-- The input --
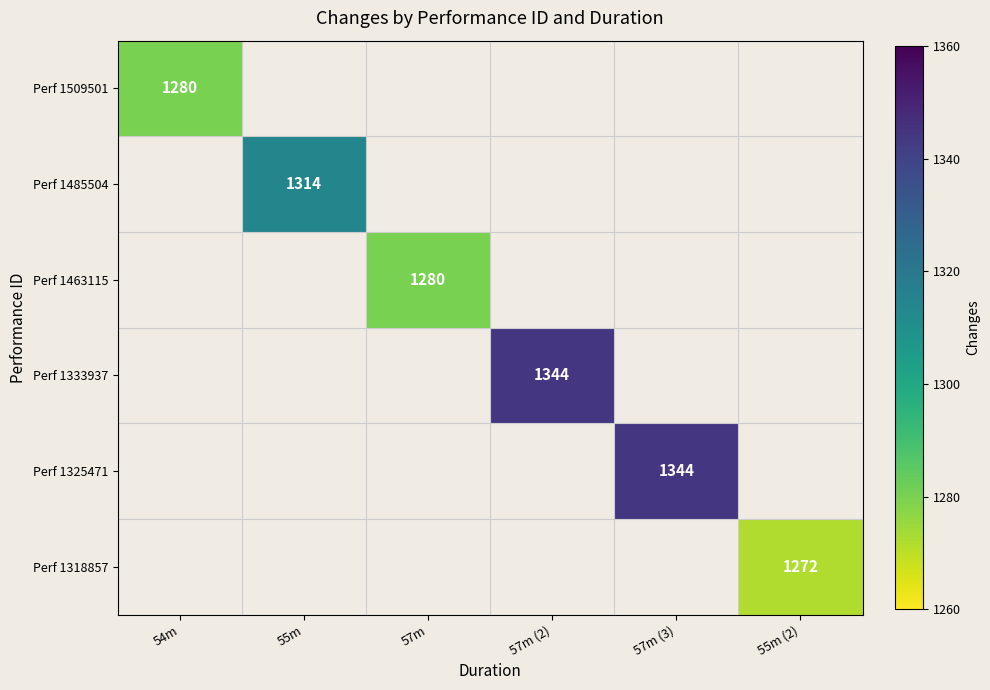

True or false: Perf 1333937 has a value of 2294 at 57m (2).

False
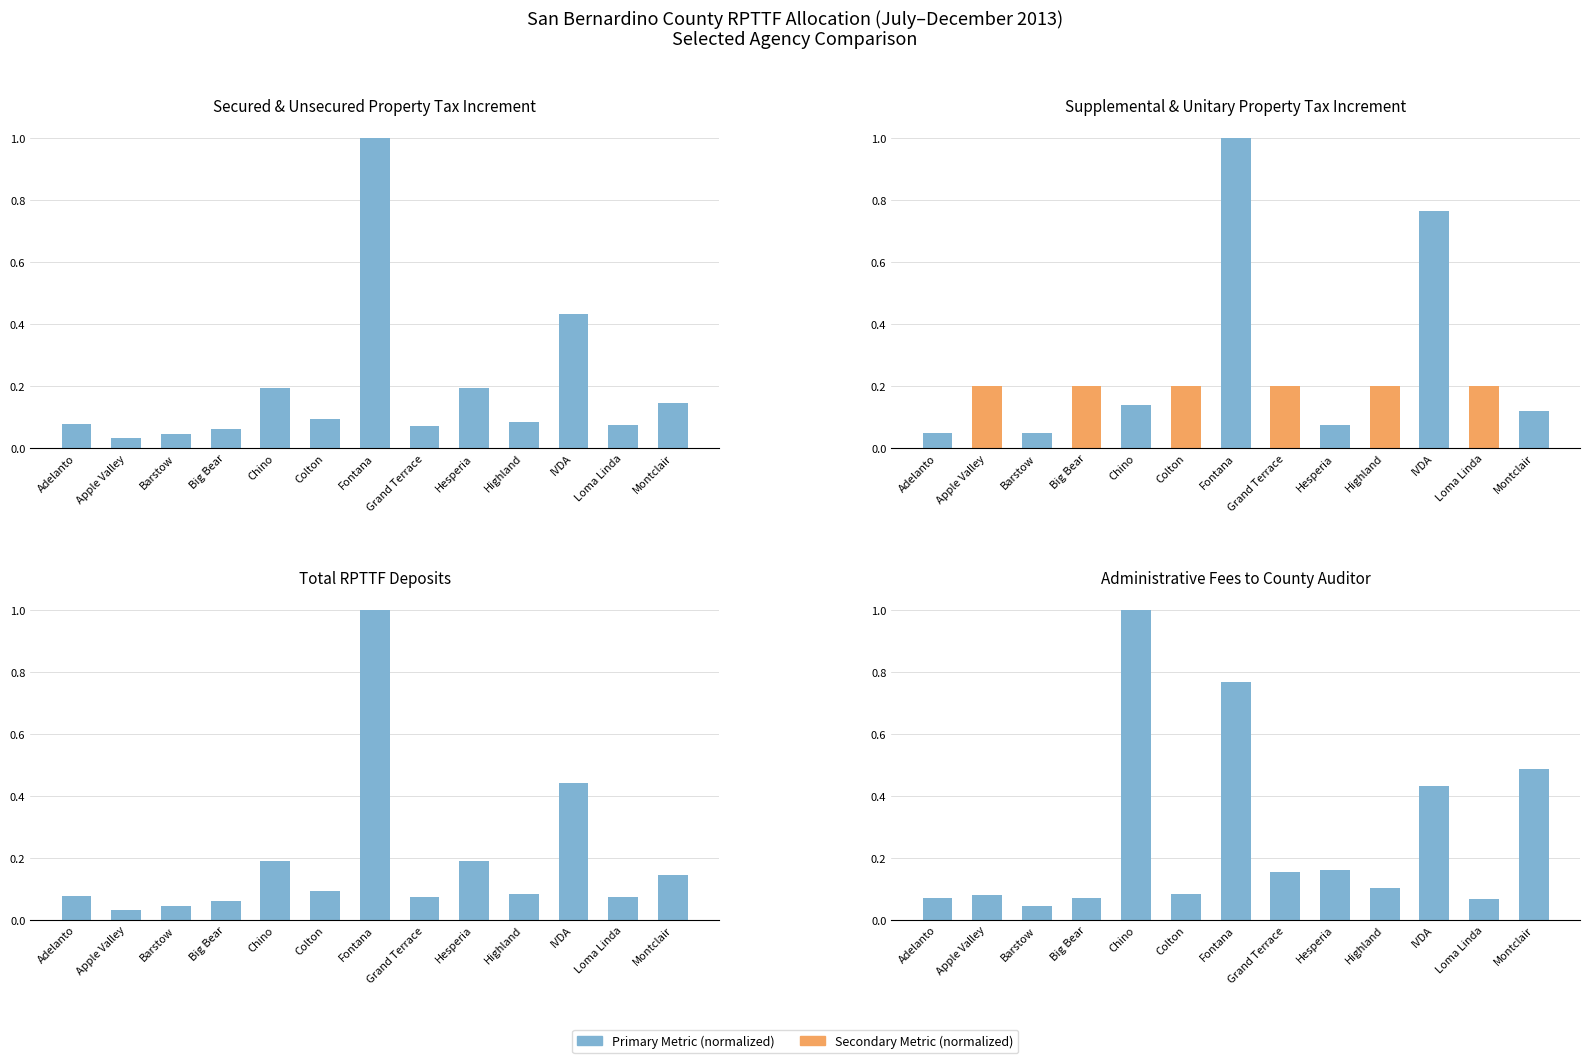

The Total RPTTF Deposits series shows 0.7 at IVDA. True or false?

False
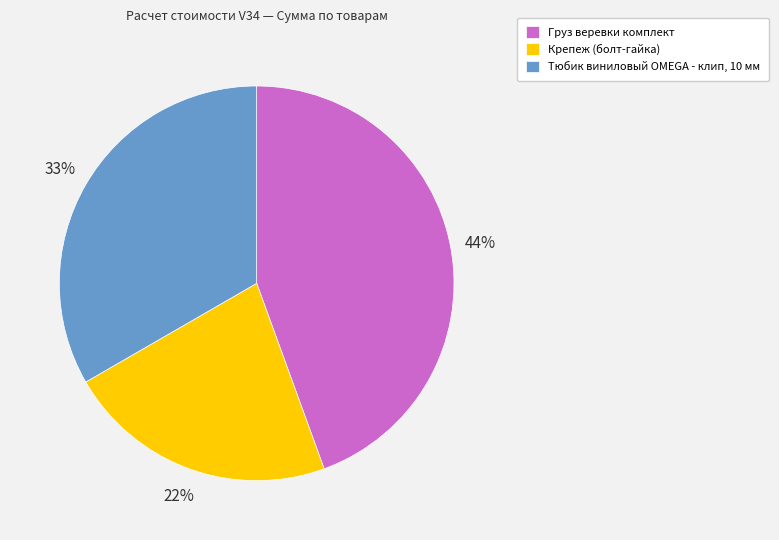

Does Крепеж (болт-гайка) represent more than half of the total?

No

-- Action item --
Reproduce every line of text in the records above without any changes, leaving out the pictures.

-- Solution --
True or false: Perf 1333937 has a value of 2294 at 57m (2).

False

The Total RPTTF Deposits series shows 0.7 at IVDA. True or false?

False

Does Крепеж (болт-гайка) represent more than half of the total?

No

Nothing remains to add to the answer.